To do:
Print the listing below line for line with no changes, leaving out the pictures.

Available data:
····················

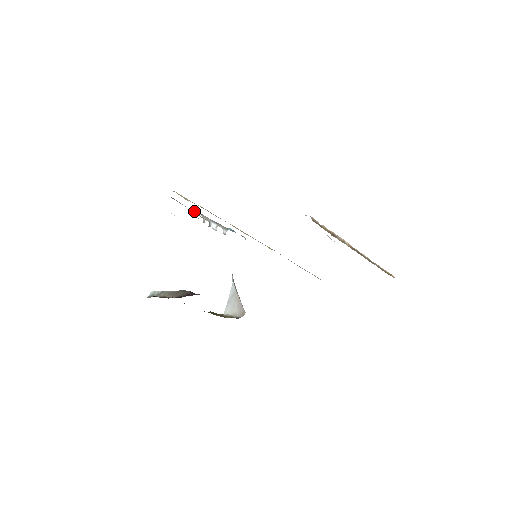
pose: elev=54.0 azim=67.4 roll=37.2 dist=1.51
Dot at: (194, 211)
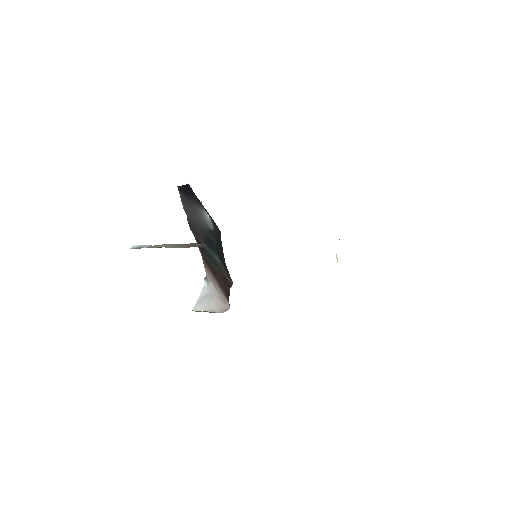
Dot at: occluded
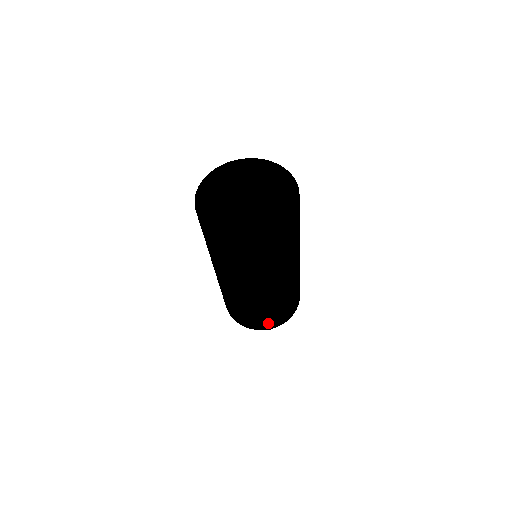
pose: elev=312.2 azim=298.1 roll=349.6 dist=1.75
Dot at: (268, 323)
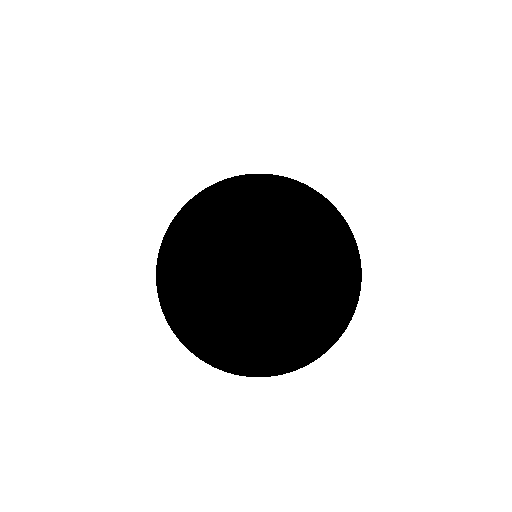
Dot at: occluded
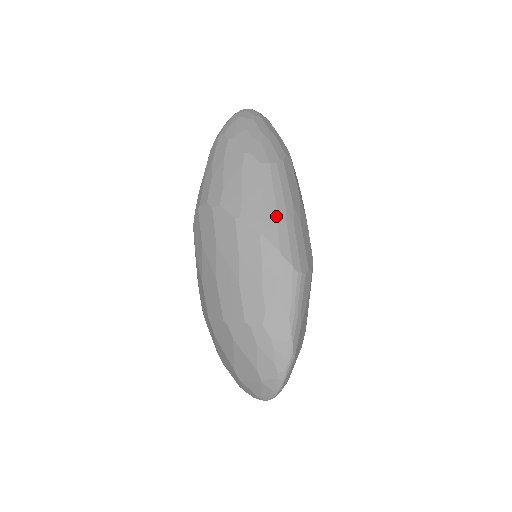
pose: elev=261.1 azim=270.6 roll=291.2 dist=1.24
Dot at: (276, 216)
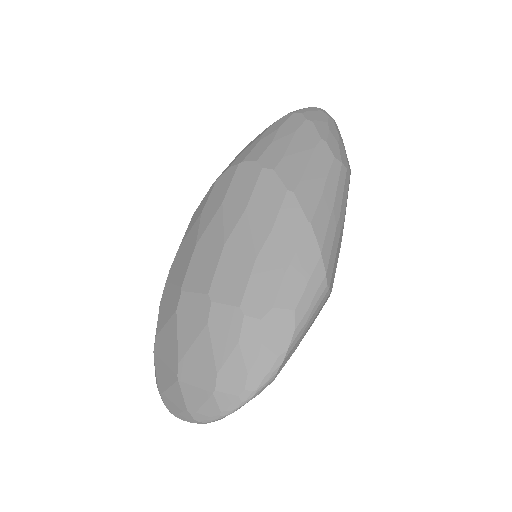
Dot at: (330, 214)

····················

Final result:
pose: elev=54.0 azim=67.4 roll=37.2 dist=1.51
Dot at: (194, 211)
Dot at: occluded
pose: elev=312.2 azim=298.1 roll=349.6 dist=1.75
Dot at: (268, 323)
Dot at: occluded
pose: elev=261.1 azim=270.6 roll=291.2 dist=1.24
Dot at: (276, 216)
Dot at: (330, 214)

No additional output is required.